Myanmar’s 2024 census was virtually actually essentially the most contentious – and lethal – ever carried out.
Enumerators and their closely armed guards from Myanmar’s navy had been topic to repeated assaults from opposition teams, as they stumbled by way of a failed try to doc the nation’s inhabitants between October and December final yr.
One incident in early October noticed seven troopers offering safety for census takers in Mandalay Area killed with an explosive gadget.
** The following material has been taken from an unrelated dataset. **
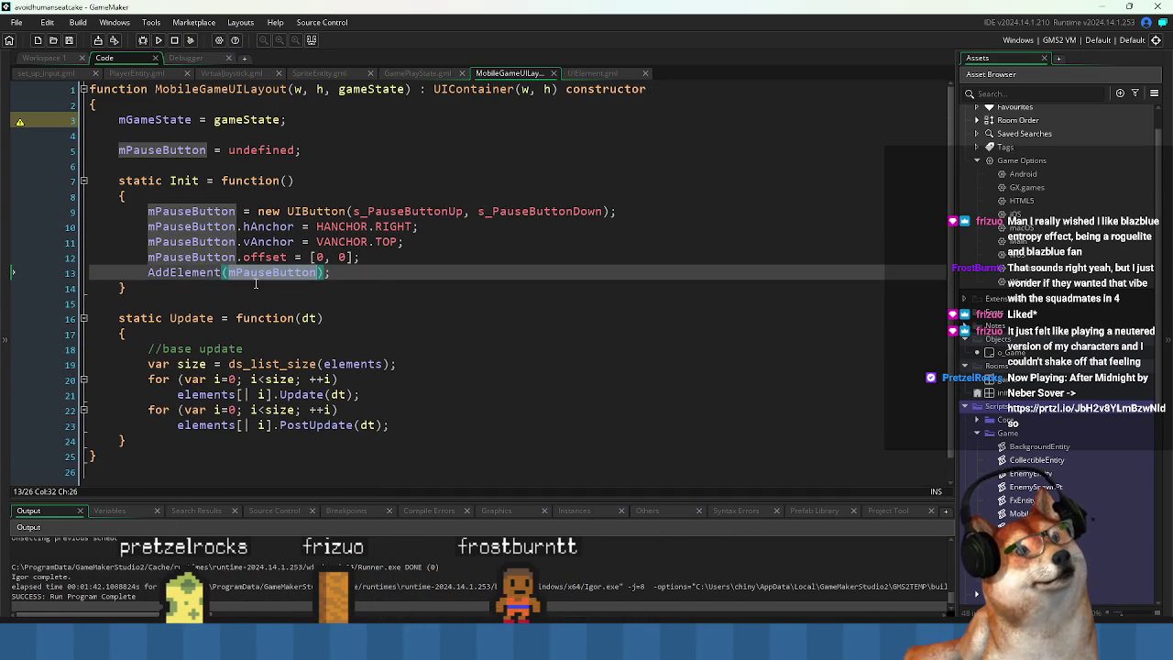
pyautogui.click(160, 41)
Days later, three extra troopers had been killed when opposition forces hit their automobile with a shoulder-launched rocket in Kayin State within the nation’s east.
“The census was an utter, abject failure,” Richard Horsey, Myanmar adviser to the Worldwide Disaster Group, informed Al Jazeera.
“However the regime has declared it a marvellous success.”
What is mostly a secular administrative train in inhabitants counting in most components of the world, that Myanmar’s census was met with such violent resistance speaks to its significance within the nation’s democratic trajectory.
Publishing preliminary leads to January, Myanmar’s Ministry of Immigration and Inhabitants stated the census represents the navy authorities’s “dedication to nationwide reconciliation”.
But it surely additionally represents the ultimate step earlier than the navy makes an attempt to carry a nationwide election later this yr – the primary since overthrowing Myanmar’s democratically elected authorities in a coup 4 years in the past and igniting a civil struggle.
Whereas the navy has painted a possible vote as a return to democratic norms, for Myanmar’s opposition forces, elections are merely an try to legitimise the illegitimate regime that seized energy in February 2021.
The “election shall be a sham, it is going to simply be for present”, stated Zaw Kyaw, a spokesperson for the presidential workplace on the Nationwide Unity Authorities (NUG), an exiled administration that features lawmakers ousted by the navy.
“The navy believes that [holding an election] shall be an exit technique, and so they can get some legitimacy within the eyes of some nations by internet hosting a sham election,” he informed Al Jazeera.
“However this election is not going to result in stability. It should result in extra instability and extra violence.”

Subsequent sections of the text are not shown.